Samsung denied reports that it's embracing cryptocurrency payments in the near future, having explicitly labeled that claim as "not true" in a statement provided to The Next Web's Hard Fork. The original rumor started circulating last week after an unknown Lithuanian startup CopPay published a brief Medium post on Friday, claiming it entered a partnership with the South Korean tech giant that allowed the company to start accepting cryptocurrency payments for purchases in Tallinn, Riga, Vilnius, and Kaunas.
The Medium article in question has since been deleted, with the blockchain startup first maintaining it collaborated with Samsung via a third-party reseller who didn't inform the Seoul HQ of the development, then asserting the project fell apart when asked for evidence backing its statement.

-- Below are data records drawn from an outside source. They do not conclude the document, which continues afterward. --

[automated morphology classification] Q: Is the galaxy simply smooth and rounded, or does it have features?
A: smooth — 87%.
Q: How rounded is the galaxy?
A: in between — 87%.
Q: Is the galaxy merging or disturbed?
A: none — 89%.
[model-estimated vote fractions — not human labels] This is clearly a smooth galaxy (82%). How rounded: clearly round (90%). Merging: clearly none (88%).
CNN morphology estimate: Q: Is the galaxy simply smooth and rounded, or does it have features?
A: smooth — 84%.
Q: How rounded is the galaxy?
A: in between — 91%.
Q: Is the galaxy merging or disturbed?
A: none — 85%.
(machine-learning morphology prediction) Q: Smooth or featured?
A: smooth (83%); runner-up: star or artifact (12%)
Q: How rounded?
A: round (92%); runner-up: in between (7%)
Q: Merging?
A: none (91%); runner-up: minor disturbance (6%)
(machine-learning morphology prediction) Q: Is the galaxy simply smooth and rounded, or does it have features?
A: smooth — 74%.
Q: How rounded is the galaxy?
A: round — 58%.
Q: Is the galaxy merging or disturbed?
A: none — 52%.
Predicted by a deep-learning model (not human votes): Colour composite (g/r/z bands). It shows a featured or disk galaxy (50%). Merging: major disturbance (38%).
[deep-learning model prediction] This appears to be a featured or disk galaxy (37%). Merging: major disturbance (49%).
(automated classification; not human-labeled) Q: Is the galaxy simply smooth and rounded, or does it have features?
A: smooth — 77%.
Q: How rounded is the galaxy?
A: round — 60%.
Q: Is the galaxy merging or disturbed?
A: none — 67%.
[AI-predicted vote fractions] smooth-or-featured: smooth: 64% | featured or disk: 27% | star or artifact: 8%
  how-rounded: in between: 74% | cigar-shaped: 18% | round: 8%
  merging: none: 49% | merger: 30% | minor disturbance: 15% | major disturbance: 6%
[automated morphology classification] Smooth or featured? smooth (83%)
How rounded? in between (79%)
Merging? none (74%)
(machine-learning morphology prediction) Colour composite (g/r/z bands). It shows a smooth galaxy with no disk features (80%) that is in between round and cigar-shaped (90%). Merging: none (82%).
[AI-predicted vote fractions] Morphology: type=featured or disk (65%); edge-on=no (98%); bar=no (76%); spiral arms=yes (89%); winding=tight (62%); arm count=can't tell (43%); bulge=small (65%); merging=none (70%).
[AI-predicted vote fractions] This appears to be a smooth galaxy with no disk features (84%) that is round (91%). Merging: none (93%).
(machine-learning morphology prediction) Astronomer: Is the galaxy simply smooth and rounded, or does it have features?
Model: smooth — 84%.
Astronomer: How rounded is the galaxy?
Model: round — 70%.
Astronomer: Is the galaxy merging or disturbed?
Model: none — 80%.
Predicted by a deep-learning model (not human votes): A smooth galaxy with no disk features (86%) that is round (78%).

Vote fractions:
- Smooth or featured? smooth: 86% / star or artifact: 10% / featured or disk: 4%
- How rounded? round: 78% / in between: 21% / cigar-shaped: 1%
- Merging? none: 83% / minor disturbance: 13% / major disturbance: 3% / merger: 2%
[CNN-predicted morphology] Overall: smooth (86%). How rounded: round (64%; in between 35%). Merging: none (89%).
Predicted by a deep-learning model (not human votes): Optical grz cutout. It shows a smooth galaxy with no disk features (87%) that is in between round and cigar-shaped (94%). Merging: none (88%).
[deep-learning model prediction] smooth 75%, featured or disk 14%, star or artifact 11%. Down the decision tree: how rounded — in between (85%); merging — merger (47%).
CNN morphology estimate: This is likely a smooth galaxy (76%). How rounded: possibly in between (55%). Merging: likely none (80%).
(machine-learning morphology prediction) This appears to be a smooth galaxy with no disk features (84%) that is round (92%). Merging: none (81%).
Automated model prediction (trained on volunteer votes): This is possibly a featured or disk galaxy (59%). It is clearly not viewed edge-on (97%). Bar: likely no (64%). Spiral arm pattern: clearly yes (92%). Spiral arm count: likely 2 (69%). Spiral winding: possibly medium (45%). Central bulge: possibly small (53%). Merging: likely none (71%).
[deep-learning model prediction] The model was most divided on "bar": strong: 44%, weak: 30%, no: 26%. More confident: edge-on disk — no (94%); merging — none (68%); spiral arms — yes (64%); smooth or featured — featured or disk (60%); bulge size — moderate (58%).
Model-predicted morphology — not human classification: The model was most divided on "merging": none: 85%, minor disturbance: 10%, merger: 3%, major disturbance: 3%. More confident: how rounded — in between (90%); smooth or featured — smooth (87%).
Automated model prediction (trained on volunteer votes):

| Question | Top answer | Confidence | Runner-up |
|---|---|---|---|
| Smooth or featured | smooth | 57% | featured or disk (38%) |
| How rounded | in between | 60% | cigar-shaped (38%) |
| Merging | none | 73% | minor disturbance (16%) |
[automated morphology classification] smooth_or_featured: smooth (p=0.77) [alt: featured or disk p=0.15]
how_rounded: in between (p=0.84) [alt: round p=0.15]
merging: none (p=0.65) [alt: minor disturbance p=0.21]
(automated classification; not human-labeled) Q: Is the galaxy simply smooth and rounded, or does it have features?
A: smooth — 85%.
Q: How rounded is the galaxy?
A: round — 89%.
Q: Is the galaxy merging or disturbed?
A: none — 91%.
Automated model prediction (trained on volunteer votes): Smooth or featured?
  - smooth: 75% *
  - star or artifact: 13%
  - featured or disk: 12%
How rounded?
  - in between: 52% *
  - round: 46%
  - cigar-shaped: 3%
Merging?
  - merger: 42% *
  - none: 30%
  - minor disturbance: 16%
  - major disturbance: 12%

The company remains adamant it can prove some transactions took place during the trial period but is only willing to do it in the court of law. CopPay originally claimed that its technology would be implemented in point-of-sale terminals at 31 Samsung stores across three Baltic states, describing the supposed development as a sign of the conglomerate's faith in its vision for the future of payments. Samsung itself remains interested in the blockchain segment but primarily through in-house efforts, with the bulk of the company's current focus being placed on the underlying technology and not the cryptocurrencies it spawned. As a result, Samsung is said to be looking into blockchain applications in industrial use and supply network management, i.e. it's exploring the technology from a purely innovation-oriented perspective with the goal of improving its operating efficiency instead of delivering new consumer-facing products or services such as alternative payment methods.
The cryptocurrency segment remains full of obscure startups paying for celebrities to promote their offerings and unjustifiably associating themselves with well-known companies in a bid to win more credibility. Cryptocurrency company carVertical claimed one such partnership with BMW this March, only to have the German automaker deny any special affiliation with the firm, claiming their relationship doesn't extend any further than the startup using one of their public data APIs.